-- TASK OBJECTIVE --
Only the lines that contain the string "ctrl" belong in the answer; pull them from the records.

-- RECORDS FOR THIS EXERCISE --

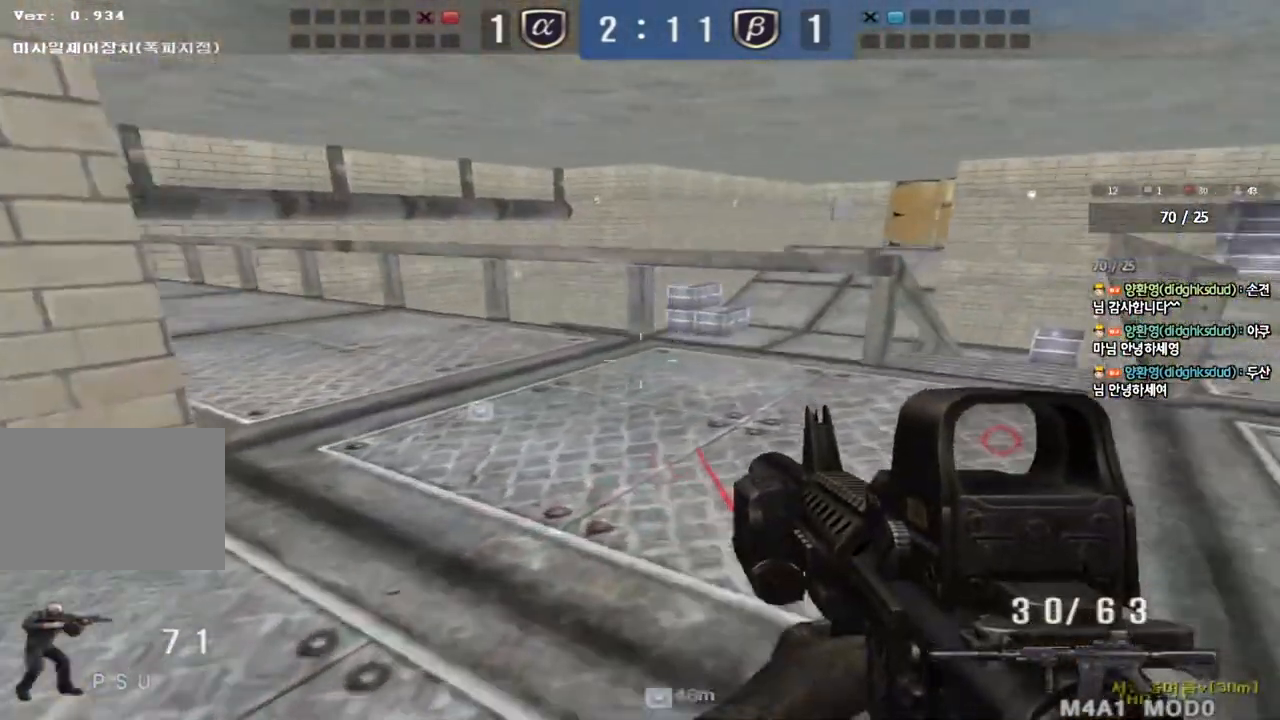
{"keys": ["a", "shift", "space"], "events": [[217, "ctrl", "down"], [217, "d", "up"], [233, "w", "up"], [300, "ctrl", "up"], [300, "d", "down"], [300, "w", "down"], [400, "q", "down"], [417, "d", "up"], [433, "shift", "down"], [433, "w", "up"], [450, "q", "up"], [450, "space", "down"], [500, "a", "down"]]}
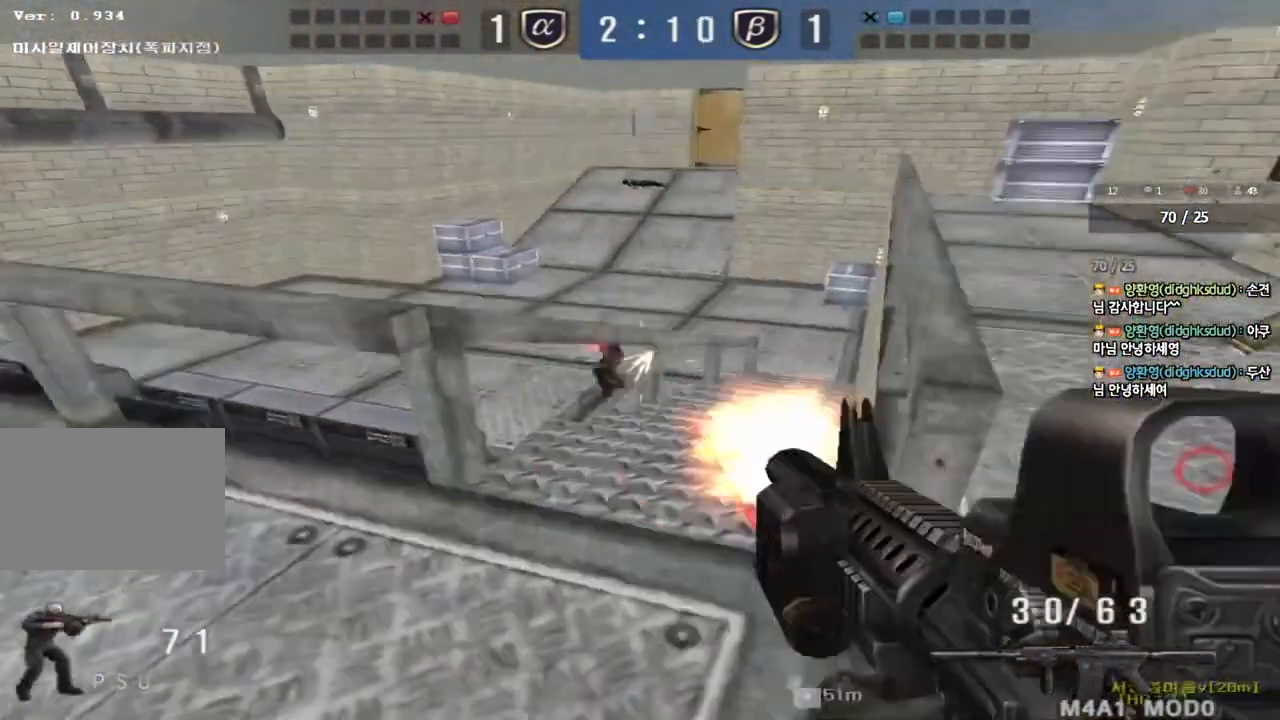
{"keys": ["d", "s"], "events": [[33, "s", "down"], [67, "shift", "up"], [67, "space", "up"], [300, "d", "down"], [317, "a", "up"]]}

==

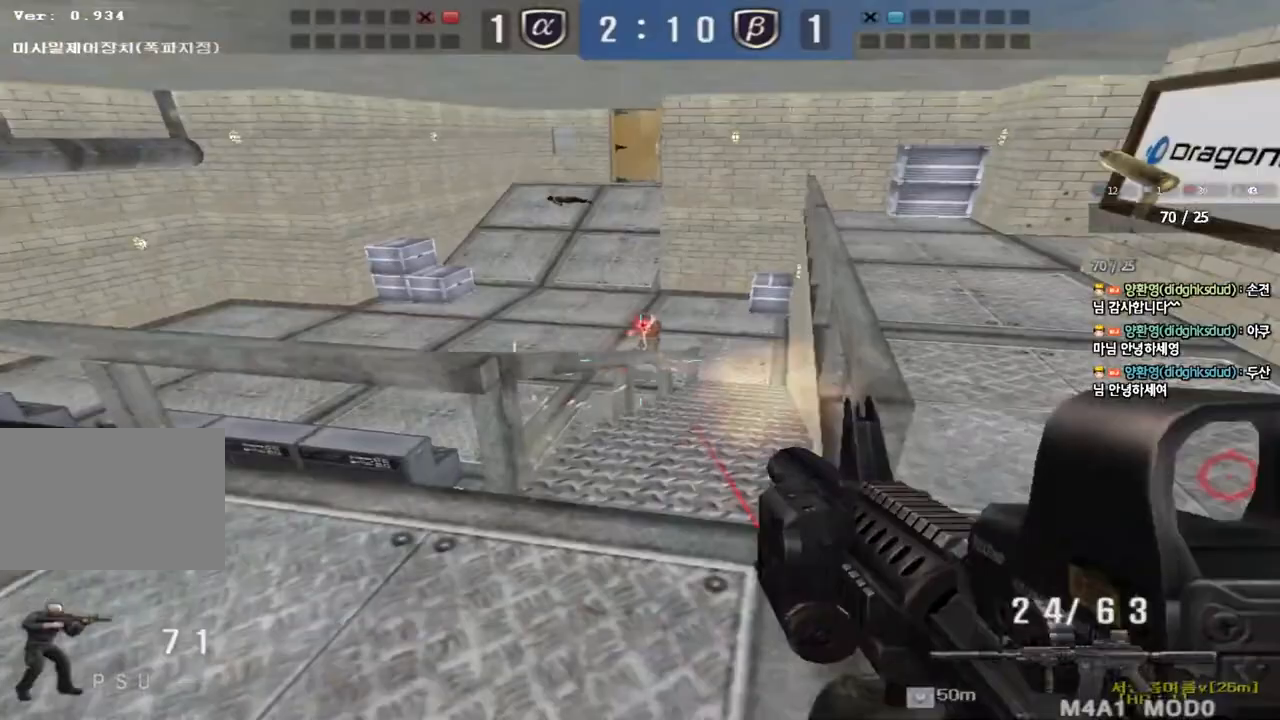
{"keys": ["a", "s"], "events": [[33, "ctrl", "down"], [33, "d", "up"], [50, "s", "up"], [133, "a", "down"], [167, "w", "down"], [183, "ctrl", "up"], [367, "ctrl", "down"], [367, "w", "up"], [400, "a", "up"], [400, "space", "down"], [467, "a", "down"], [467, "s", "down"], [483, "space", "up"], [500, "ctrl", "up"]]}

-- COMPLETED EXERCISE --
{"keys": ["a", "shift", "space"], "events": [[217, "ctrl", "down"], [217, "d", "up"], [233, "w", "up"], [300, "ctrl", "up"], [300, "d", "down"], [300, "w", "down"], [400, "q", "down"], [417, "d", "up"], [433, "shift", "down"], [433, "w", "up"], [450, "q", "up"], [450, "space", "down"], [500, "a", "down"]]}
{"keys": ["a", "s"], "events": [[33, "ctrl", "down"], [33, "d", "up"], [50, "s", "up"], [133, "a", "down"], [167, "w", "down"], [183, "ctrl", "up"], [367, "ctrl", "down"], [367, "w", "up"], [400, "a", "up"], [400, "space", "down"], [467, "a", "down"], [467, "s", "down"], [483, "space", "up"], [500, "ctrl", "up"]]}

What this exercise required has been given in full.